Tratamento Da Fibrilação Atrial

Por Dalmo Antonio Ribeiro Moreira | 12/09/2006 | Saúde

Provavelmente a maior dificuldade no tratamento da fibrilação atrial não está relacionada ao restabelecimento do ritmo sinusal, visto que o mesmo pode ser obtido em cerca de 85% dos casos por meio da cardioversão elétrica. A manutenção do ritmo cardíaco normal, posterior a cardioversão é, sem dúvida, o  principal desafio. Vários fatores colaboram para esse fato. Inicialmente, nem sempre os mecanismos que geram a fibrilação atrial são identificados. Se o fossem, com muita probabilidade sua remoção preveniria as recorrências. Sabe-se, por exemplo, que 30% dos pacientes com fibrilação atrial crônica associada a estenose valvar mitral restabelecem o ritmo sinusal após a correção cirúrgica da lesão valvar. Em pacientes com história de hipertireoidismo, o retorno ao estado de eutireoidismo reduz o risco de recorrências da arritmia.

Em segundo lugar, quando os pacientes são identificados como portadores de fibrilação atrial, na grande maioria das vezes sua duração é desconhecida. Esse aspecto se reveste da mais alta importância porque, quanto mais longa é a história da arritmia, maiores deverão ser as alterações estruturais e eletrofisiológicas do tecido atrial que tendem a mantê-la e aumentar as chances de recorrência. Estudos experimentais demonstram que a fibrilação atrial persistente perpetua a fibrilação atrial, e a interrupção das crises pode ser um fator fundamental para impedir que aquelas modificações teciduais ocorram.

Em terceiro lugar é importante salientar que os mecanismos de origem da fibrilação atrial diferem de acordo com a causa ou o tipo de cardiopatia subjacente e, dessa forma, seria pouco provável que uma forma de tratamento para uma causa específica tenha o mesmo sucesso para outra. Esse fato pode ser exemplificado pelos casos de fibrilação atrial idiopática que ocorre em indivíduos com coração normal. A utilização de beta-bloqueadores deve ser evitada nos indivíduos com fibrilação atrial mediada pelo vago (forma conhecida como parasimpaticotônica) sob o risco de causar um maior desequilíbrio autonômico e intensificar a recorrência das crises. O mesmo raciocínio é válido quando se utilizam fármacos parasimpaticolíticos em fibrilação atrial desencadeada pela hiperatividade simpática.

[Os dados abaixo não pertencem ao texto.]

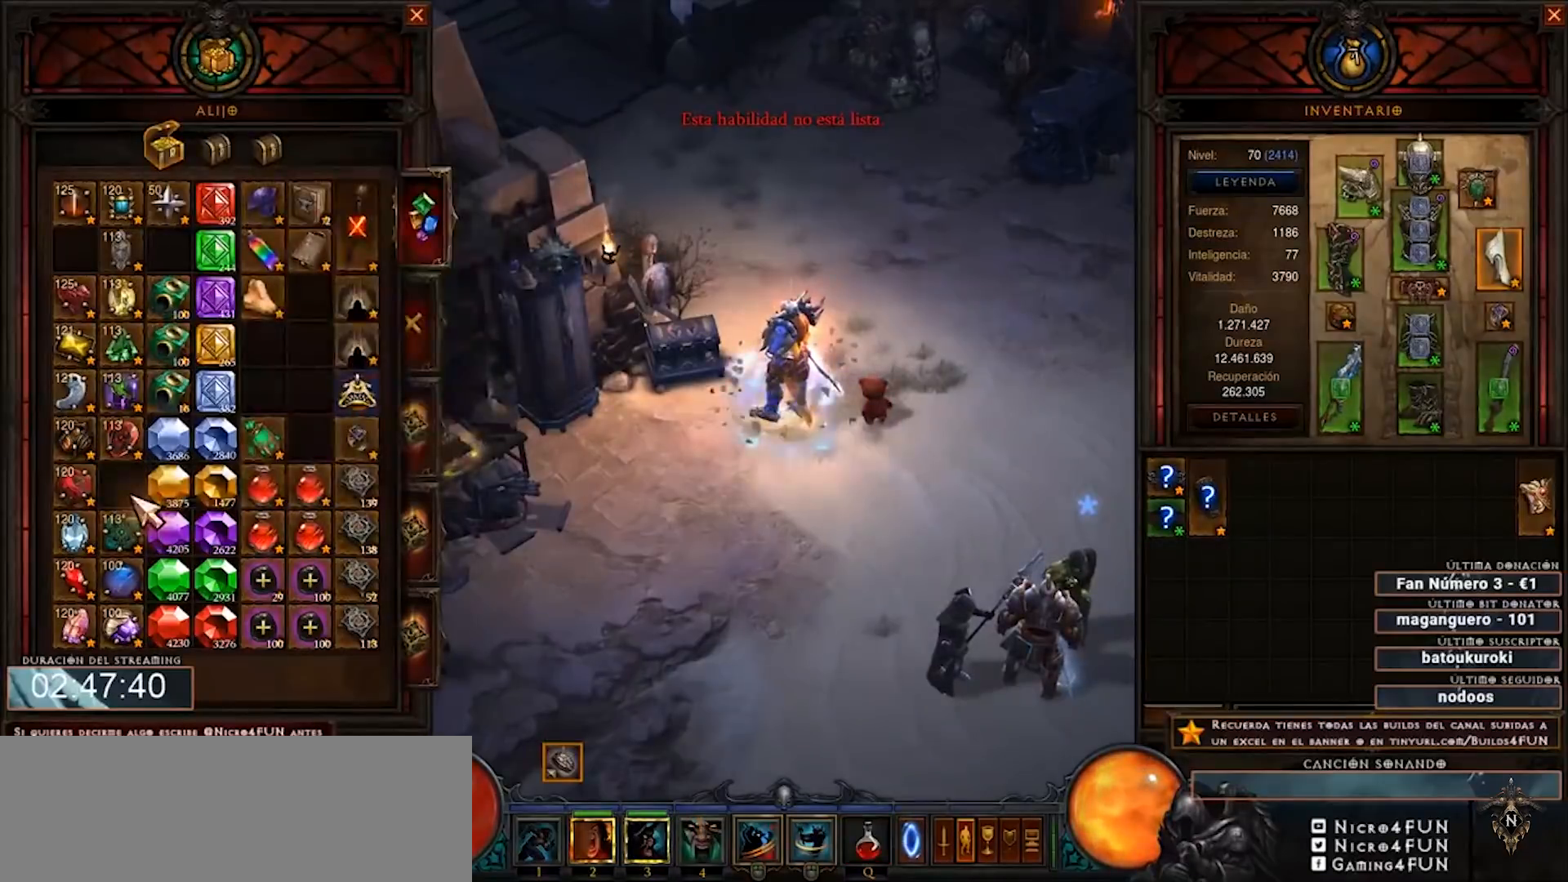
{"keys": [], "mouse": ["left"], "events": [[80, "mouse_left", "down"]]}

A evolução do conhecimento relacionada a fibrilação atrial nos últimos anos, permitiu que o seu tratamento deixasse de ser empírico, o que sem dúvida aumenta as probabilidades de sucesso terapêutico. Muitas infomações já disponíveis no campo experimental passam já a serem empregadas na clínica, enquanto outras, em fase inicial de investigação, aguardam confirmação e em breve poderão ser incoporadas ao armamentário terapêutico. As ações de fármacos antiarrítmicos, apesar de bem conhecidas do ponto de vista eletrofisiológico, nem sempre se associam ao sucesso do tratamento e por essa razão a terapia auxiliar desempenhará uma função importante. Nessa apresentação será discutido o papel relevante da terapêutica não antiarrímica na prevenção de recorrências da fibrilação atrial.

Individualização do tratamento. A primeira etapa.

Parece que a primeira etapa no sucesso terapêutico de pacientes com fibrilação atrial deva ser a identificação do tipo de cardiopatia ou da causa extra-cardíaca que está associada à fibrilação atrial. Não é justo admitir que a fibrilação atrial originada em pacientes com insuficiência cardíaca deva ter o mesmo mecanismo de origem e manutenção do que aquela que ocorre em indivíduos com síndrome de Wolff-Parkinson-White, por exemplo. No primeiro caso, estudos experimentais demonstram que a fibrose atrial desempenha um papel relevante na origem da arritmia. Além disso, a distensão atrial causada pela hipervolemia pode deflagrar ectopias atriais que instabilizam os átrios. Na síndrome de pré-excitação, ectopias surgidas durante episódios de taquicardia por reentrada atrioventricular devem desencadear a fibrilação atrial e a fibrose não deve estar presente.

Os mecanismos portanto, diferem e na medida do possível devem ser identificados para individualizar o tratamento. Por meio desse conhecimento poder-se-á de maneira mais racional escolher a terapia coadjuvante mais apropriada pra facilitar a ação dos antiarrítmicos. A seguir serão apresentadas as informações de maior destaque na terapia auxiliar da fibrilação atrial conhecida na atualidade.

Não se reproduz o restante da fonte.